Ela fingiu gentileza e disse:
— Chutei sem querer. Alan, na casa do seu cunhado Alípio, não fale tanto. Vamos, tem tanta coisa gostosa, coma logo.
Alan olhou para Catarina com cara feia e retrucou:
— Mas não foi o Alípio que me perguntou...
Vendo isso, Catarina não pensou duas vezes; pegou um talher e bateu na testa de Alan, dizendo com severidade:
— Coma logo a sua comida.
Ao lado, Ema ouvia e observava com o olhar tranquilo.
Na família Pacheco, Alan era considerado o que tinha menos malícia.
Falar sem pensar era sua característica principal.
No entanto, aquilo era apenas a ponta do iceberg do sofrimento de Ema.
Bastava lembrar do passado para que todas as feridas insuperáveis voltassem.
Enquanto Ema divagava, sua mão, que estava sobre a mesa, foi repentinamente segurada por Alípio.
Ele apertou com força e soltou logo em seguida.
Depois, Alípio encheu a tigela de Ema com comida.
— Coma, são as coisas que você gosta.
Ema lançou-lhe um olhar indiferente, considerando aquilo apenas mais uma encenação para os outros.

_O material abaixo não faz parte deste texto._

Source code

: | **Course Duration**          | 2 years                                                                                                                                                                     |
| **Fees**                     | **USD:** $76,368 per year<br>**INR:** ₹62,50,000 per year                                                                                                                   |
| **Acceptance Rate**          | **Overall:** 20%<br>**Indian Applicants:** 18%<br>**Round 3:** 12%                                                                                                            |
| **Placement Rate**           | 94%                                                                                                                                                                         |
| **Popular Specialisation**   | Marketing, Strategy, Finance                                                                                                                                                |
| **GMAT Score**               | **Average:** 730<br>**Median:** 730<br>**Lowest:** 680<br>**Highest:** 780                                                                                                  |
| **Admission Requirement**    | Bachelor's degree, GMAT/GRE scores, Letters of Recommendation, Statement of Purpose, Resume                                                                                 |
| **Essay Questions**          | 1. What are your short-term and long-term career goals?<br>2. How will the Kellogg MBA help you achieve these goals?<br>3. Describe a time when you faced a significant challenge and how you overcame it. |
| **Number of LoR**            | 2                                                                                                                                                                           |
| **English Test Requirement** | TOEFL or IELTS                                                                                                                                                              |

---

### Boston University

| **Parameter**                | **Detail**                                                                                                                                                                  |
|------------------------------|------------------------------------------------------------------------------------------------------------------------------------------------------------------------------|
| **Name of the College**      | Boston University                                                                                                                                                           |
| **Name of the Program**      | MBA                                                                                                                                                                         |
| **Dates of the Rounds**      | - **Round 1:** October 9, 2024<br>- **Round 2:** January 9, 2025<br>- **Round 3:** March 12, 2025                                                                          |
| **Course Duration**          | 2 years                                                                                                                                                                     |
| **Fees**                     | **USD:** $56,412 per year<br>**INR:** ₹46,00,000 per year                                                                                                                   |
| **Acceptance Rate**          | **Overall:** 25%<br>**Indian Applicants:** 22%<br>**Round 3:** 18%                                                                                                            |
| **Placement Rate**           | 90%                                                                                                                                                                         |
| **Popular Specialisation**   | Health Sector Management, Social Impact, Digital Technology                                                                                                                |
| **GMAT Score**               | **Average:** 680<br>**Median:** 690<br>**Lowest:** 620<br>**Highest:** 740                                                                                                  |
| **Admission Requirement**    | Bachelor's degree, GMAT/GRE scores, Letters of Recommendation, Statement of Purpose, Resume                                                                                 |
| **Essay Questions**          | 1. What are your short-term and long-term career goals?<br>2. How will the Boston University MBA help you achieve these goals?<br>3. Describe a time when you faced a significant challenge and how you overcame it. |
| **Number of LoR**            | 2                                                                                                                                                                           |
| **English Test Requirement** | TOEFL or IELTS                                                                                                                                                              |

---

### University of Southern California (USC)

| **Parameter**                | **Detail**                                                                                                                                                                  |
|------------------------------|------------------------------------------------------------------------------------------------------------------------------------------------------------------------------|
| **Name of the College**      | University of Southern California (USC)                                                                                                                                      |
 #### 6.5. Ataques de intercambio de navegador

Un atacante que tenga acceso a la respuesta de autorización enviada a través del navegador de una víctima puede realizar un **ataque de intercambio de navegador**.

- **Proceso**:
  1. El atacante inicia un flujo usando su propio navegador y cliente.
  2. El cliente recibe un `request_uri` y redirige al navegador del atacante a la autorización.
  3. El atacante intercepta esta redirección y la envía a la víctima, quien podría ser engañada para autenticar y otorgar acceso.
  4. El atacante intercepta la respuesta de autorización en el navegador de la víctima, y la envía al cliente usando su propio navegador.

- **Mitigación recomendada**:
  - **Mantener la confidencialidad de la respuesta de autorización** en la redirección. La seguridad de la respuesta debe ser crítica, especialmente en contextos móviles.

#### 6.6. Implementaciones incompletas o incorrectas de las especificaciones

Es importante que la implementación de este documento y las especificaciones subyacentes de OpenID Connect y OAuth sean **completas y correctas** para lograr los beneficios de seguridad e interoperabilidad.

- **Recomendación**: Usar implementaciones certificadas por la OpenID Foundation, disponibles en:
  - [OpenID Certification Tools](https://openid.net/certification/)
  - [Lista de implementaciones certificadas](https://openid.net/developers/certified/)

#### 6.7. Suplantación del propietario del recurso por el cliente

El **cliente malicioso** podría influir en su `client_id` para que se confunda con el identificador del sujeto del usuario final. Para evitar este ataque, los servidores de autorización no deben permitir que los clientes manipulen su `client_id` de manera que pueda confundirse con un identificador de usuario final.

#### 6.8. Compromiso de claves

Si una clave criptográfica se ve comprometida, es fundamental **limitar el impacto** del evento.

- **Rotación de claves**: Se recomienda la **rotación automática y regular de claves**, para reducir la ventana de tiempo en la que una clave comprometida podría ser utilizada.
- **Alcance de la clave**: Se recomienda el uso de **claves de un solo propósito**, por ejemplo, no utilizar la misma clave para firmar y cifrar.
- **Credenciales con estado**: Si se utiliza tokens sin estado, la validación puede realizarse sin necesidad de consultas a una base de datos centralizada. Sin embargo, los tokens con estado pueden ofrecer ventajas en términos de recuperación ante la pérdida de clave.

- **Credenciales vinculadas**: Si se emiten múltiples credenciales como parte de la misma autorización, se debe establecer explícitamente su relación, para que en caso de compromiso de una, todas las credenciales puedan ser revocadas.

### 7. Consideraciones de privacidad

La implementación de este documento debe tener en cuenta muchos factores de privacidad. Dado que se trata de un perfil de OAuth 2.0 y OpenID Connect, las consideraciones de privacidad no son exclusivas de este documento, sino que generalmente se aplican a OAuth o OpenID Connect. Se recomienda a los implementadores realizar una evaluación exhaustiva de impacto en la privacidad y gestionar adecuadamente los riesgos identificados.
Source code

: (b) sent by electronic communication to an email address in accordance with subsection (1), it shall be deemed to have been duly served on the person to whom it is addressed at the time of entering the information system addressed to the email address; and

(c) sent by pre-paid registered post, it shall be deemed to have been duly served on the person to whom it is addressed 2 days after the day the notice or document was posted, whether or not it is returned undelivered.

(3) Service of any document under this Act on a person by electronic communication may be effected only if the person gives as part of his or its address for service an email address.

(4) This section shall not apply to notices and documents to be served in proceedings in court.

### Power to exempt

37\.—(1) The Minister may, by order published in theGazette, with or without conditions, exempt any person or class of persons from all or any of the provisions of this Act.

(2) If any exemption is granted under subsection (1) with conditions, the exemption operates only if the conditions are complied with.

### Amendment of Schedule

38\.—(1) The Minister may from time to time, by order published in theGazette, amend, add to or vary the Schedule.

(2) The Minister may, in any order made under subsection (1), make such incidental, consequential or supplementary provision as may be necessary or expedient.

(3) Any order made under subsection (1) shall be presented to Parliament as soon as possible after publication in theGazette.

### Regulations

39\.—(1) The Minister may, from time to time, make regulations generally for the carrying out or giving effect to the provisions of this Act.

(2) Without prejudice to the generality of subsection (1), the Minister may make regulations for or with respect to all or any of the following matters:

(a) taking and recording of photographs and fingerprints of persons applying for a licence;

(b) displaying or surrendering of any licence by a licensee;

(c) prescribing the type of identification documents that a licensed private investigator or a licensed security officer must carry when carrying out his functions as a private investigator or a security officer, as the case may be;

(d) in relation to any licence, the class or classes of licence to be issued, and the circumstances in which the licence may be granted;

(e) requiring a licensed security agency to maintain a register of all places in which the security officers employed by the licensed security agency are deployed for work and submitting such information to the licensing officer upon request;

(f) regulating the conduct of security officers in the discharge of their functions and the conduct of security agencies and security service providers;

Ema fingiu gratidão com um sorriso leve e começou a comer em pequenos bocados.
Mas o olhar de Ema volta e meia passava por Tânia, que permanecia em silêncio.
A garota parecia realmente gostar de Alípio; toda vez que Ema olhava, os olhos de Tânia estavam nele.
Foi então que a voz de Alípio, subitamente fria, chegou aos ouvidos de Ema:
— Alan, a sua irmã Ema era a empregada na casa de vocês?
Ema ficou levemente atônita; não precisava exagerar na atuação, precisava?